Last month Oregon state economists described to legislators a tipping point facing rural communities as its young people are forced to move elsewhere to find work. This news follows other troubling accounts of rural counties facing bankruptcy, urgent pleas for help to 911 operators going unanswered and catastrophic wildfires choking the air we breathe and the water we drink.

These are all symptoms of the paralysis that has crippled the management of Oregon’s federal forests and we simply cannot ignore the reality any longer.

Sixty percent of Oregon’s forests are managed by the federal government. Hard-hit Josephine County has nearly 75 percent in federal ownership. Harvest levels on our federal forests have dropped by over 90 percent since their peak in the 1980s, which has caused entire communities to unravel.

Unemployment rates of 10 to 15 percent are common along with poverty rates nearly double those. In many communities more than half of the school children are on free and reduced lunches. Rural economic stagnation and the resulting social turmoil are directly attributable to failed federal policies.

Oregon Congressmen Peter DeFazio, Kurt Schrader and Greg Walden have developed a bipartisan plan to restore balance to the management of 2.5 million acres of Western Oregon’s O&C lands. These forests grow more than 1.2 billion board feet of timber annually and under law are supposed to be managed for timber production to provide revenue for local governments and jobs for rural communities. Recent harvest levels have averaged around 10 percent of the annual growth, or only 150 million board feet.

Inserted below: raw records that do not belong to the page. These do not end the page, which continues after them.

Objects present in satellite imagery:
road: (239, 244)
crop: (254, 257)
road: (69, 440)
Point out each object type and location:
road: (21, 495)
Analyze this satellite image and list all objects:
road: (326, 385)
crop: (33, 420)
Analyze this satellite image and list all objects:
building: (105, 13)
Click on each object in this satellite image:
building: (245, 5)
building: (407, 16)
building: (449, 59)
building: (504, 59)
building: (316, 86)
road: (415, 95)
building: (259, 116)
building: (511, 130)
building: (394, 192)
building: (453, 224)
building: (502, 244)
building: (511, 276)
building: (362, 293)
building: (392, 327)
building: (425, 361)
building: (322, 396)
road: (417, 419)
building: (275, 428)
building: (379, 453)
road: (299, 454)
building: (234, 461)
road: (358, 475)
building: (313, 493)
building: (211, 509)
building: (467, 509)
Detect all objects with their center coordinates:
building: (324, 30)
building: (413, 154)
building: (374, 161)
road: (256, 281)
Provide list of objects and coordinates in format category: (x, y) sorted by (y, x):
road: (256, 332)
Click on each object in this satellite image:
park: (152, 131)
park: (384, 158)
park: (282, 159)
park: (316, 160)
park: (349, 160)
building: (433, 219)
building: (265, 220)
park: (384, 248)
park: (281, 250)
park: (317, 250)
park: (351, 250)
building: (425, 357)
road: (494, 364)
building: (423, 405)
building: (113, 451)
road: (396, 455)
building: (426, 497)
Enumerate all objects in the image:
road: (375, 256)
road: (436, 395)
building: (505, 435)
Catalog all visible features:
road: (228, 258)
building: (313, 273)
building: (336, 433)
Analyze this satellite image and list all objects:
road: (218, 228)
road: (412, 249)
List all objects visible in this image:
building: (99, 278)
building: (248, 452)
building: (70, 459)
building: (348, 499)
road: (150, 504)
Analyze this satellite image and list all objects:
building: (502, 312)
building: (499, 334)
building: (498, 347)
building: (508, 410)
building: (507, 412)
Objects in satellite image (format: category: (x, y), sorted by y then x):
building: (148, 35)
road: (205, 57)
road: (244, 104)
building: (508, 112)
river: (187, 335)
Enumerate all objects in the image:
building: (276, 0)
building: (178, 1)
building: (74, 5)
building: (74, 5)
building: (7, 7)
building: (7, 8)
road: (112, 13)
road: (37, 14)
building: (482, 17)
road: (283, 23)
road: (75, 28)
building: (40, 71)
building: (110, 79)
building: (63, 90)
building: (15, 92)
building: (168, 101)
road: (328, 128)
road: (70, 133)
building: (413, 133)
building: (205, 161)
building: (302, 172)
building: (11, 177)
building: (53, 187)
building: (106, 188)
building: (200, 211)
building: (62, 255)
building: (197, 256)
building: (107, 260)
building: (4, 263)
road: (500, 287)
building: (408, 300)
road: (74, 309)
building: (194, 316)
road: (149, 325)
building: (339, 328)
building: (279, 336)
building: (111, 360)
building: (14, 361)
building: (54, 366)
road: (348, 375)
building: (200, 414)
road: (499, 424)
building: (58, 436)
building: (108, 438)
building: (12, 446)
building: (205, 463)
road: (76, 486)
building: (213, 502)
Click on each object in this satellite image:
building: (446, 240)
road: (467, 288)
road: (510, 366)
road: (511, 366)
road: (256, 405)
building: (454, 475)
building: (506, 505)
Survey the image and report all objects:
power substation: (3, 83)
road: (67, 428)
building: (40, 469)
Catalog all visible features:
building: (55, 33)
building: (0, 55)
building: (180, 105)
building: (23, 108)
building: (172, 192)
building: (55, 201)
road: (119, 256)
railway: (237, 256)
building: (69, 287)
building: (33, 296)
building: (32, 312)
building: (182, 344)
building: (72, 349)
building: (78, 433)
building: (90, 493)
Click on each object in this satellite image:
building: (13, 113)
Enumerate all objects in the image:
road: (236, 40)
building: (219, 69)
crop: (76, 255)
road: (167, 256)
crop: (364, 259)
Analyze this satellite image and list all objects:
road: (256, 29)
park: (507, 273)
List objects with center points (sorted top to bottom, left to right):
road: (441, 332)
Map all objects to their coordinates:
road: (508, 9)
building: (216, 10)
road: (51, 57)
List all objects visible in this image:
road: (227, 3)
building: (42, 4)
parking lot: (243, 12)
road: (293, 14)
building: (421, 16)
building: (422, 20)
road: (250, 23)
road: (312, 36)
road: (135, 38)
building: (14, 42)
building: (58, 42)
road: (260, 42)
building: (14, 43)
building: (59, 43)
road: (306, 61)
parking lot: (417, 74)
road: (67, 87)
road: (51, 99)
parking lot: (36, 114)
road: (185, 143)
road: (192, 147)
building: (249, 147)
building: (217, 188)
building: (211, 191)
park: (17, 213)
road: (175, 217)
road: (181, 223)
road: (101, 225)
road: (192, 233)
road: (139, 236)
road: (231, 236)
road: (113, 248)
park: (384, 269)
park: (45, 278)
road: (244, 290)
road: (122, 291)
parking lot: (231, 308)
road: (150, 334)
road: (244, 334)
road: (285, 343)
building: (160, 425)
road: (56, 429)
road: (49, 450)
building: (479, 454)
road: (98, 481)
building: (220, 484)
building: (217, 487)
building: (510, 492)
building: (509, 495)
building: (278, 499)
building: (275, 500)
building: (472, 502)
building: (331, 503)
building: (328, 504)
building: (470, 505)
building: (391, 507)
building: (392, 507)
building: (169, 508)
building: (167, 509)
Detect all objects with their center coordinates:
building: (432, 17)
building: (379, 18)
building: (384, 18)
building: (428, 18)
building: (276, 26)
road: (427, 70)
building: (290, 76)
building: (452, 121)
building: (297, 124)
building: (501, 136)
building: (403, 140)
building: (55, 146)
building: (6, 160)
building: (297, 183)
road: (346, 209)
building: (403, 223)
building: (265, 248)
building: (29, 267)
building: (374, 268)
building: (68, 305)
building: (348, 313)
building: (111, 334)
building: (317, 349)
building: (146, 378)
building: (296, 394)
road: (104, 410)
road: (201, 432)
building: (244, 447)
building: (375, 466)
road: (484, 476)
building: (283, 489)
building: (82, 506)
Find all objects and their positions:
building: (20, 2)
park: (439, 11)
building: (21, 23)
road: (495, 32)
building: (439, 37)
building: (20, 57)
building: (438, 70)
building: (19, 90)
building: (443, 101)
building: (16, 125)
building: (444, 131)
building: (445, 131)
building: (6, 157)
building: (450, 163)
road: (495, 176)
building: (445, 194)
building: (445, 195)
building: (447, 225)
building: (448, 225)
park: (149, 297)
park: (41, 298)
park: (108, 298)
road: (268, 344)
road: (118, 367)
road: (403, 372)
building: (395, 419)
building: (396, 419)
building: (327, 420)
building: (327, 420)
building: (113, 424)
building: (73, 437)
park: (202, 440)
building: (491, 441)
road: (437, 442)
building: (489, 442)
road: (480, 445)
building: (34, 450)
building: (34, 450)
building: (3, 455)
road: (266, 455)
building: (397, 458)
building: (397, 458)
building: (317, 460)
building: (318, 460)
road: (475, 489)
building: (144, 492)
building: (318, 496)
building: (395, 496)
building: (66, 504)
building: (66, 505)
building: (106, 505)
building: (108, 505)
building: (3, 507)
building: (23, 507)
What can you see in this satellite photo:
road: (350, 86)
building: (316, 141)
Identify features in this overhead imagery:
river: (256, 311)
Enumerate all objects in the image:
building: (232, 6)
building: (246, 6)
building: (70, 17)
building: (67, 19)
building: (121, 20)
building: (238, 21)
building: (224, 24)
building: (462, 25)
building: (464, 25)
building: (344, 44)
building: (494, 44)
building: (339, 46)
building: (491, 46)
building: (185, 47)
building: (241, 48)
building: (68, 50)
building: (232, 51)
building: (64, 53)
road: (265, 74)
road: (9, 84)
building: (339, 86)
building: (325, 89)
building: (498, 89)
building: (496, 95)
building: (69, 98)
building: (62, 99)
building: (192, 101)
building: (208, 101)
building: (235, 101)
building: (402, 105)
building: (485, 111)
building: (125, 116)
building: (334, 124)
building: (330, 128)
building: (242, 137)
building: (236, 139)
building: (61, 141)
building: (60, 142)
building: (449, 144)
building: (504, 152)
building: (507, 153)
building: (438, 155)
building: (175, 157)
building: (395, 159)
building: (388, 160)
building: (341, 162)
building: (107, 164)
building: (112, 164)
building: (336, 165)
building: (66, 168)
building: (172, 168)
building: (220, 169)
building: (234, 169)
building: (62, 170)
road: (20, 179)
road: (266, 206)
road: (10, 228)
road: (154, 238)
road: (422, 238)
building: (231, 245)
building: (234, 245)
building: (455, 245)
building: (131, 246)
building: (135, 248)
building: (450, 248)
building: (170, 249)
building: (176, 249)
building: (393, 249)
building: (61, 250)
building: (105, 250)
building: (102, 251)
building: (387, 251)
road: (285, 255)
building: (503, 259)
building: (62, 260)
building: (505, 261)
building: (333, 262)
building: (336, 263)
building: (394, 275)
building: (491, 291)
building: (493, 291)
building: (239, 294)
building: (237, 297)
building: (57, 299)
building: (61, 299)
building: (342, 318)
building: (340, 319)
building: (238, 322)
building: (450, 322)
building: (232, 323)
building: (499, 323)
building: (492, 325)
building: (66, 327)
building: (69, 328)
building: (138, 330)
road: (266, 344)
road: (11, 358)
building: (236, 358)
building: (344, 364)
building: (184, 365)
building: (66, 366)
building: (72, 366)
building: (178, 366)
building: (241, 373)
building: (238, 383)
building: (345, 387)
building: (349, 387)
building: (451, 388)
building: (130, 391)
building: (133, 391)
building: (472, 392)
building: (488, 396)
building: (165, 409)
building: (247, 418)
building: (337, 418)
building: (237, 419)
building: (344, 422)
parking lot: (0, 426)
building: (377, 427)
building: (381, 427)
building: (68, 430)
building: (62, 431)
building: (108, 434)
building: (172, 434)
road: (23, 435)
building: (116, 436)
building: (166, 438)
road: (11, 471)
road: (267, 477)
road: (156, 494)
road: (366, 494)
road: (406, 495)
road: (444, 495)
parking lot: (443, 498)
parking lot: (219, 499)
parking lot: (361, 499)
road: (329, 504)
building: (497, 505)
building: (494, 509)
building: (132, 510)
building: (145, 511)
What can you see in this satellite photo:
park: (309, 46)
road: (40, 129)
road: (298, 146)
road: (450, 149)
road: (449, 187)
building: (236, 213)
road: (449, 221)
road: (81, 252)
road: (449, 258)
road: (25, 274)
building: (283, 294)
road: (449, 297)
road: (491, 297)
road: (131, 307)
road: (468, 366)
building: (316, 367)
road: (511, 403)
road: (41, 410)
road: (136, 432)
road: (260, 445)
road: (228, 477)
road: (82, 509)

While we won’t return to the harvest levels of the 1980s, under the DeFazio-Schrader-Walden proposal roughly half of the annual growth of the O&C lands would be sustainably harvested each year. Their proposal would also conserve nearly a million acres of old growth forests, riparian areas and special areas that are all in the scope of the timber industry under the O&C Act.

Most importantly, their proposal provides certainty. Old growth stands and key Oregon treasures will no longer be threatened by industry lawsuits. On the other side of the coin, our rural communities will be able to count on timber harvests, albeit at modest levels, without the threat of endless obstruction from fringe groups.

It’s hardly surprising that environmental groups are resorting to predictable scare tactics to maintain their stranglehold on forests and rural communities. As usual, their scare tactics are false and misleading.

Their efforts are intended to dissuade U.S. Sen. Ron Wyden from supporting a plan that delivers certain timber harvests in favor of one that repackages the failed policies of the past two decades. These radical groups couldn’t care less if rural Oregon slips further into the abyss. Let’s hope Sen. Wyden rejects this callousness.

Mike Pieti is executive secretary/treasurer of the Carpenters Industrial Council, a Portland union representing workers in forest products industries.